▶ _Job_:
Filter these entries down to lines holding "Disparate".

---------- Records for the exercise ----------

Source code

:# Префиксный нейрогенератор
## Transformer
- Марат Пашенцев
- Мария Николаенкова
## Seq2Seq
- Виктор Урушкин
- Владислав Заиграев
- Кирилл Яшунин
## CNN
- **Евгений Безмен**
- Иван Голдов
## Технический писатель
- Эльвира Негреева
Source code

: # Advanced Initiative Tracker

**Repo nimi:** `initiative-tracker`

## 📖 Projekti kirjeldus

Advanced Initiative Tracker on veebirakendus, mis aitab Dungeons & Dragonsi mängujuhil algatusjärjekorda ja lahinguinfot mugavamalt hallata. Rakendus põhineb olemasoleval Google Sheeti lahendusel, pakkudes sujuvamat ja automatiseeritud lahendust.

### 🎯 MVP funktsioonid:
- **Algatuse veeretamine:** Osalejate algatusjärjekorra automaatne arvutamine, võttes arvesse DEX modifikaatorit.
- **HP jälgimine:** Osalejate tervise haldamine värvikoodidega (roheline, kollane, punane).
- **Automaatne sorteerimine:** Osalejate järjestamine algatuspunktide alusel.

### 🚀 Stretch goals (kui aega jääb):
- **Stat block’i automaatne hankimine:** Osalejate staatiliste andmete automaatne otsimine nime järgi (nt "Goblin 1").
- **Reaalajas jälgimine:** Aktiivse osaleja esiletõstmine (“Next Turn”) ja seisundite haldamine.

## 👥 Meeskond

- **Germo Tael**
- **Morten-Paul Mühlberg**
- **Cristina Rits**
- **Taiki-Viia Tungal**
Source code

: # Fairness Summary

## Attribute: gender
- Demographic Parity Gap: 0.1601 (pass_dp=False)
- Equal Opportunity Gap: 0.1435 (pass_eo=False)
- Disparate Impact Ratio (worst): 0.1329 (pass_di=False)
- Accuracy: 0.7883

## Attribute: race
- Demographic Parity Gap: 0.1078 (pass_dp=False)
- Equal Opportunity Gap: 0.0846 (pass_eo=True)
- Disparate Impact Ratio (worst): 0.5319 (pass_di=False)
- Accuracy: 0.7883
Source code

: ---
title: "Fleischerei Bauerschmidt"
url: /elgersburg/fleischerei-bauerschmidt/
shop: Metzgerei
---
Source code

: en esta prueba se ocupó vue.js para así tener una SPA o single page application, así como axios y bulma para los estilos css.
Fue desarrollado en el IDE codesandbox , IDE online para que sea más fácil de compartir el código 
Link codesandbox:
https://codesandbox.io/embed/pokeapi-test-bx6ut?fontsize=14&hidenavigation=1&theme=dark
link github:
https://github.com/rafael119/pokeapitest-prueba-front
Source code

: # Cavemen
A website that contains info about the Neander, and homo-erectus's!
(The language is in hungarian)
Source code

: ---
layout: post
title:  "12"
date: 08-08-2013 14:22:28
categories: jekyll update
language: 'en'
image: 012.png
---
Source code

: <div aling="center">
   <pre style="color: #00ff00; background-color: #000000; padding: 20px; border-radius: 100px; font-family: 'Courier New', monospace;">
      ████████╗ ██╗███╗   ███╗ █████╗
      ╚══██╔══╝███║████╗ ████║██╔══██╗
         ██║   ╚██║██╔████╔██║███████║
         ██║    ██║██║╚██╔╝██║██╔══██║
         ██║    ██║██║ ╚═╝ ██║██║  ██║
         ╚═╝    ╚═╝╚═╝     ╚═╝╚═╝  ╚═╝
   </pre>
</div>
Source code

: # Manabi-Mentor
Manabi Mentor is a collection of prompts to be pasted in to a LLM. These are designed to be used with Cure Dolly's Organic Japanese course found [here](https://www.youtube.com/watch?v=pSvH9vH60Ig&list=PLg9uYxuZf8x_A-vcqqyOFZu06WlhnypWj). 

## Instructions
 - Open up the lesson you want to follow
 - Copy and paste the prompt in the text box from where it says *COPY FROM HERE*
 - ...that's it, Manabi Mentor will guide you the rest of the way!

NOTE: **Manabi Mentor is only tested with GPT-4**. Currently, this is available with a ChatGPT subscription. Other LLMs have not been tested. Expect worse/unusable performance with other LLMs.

----------

▶ _Output of the task_:
- Disparate Impact Ratio (worst): 0.1329 (pass_di=False)
- Disparate Impact Ratio (worst): 0.5319 (pass_di=False)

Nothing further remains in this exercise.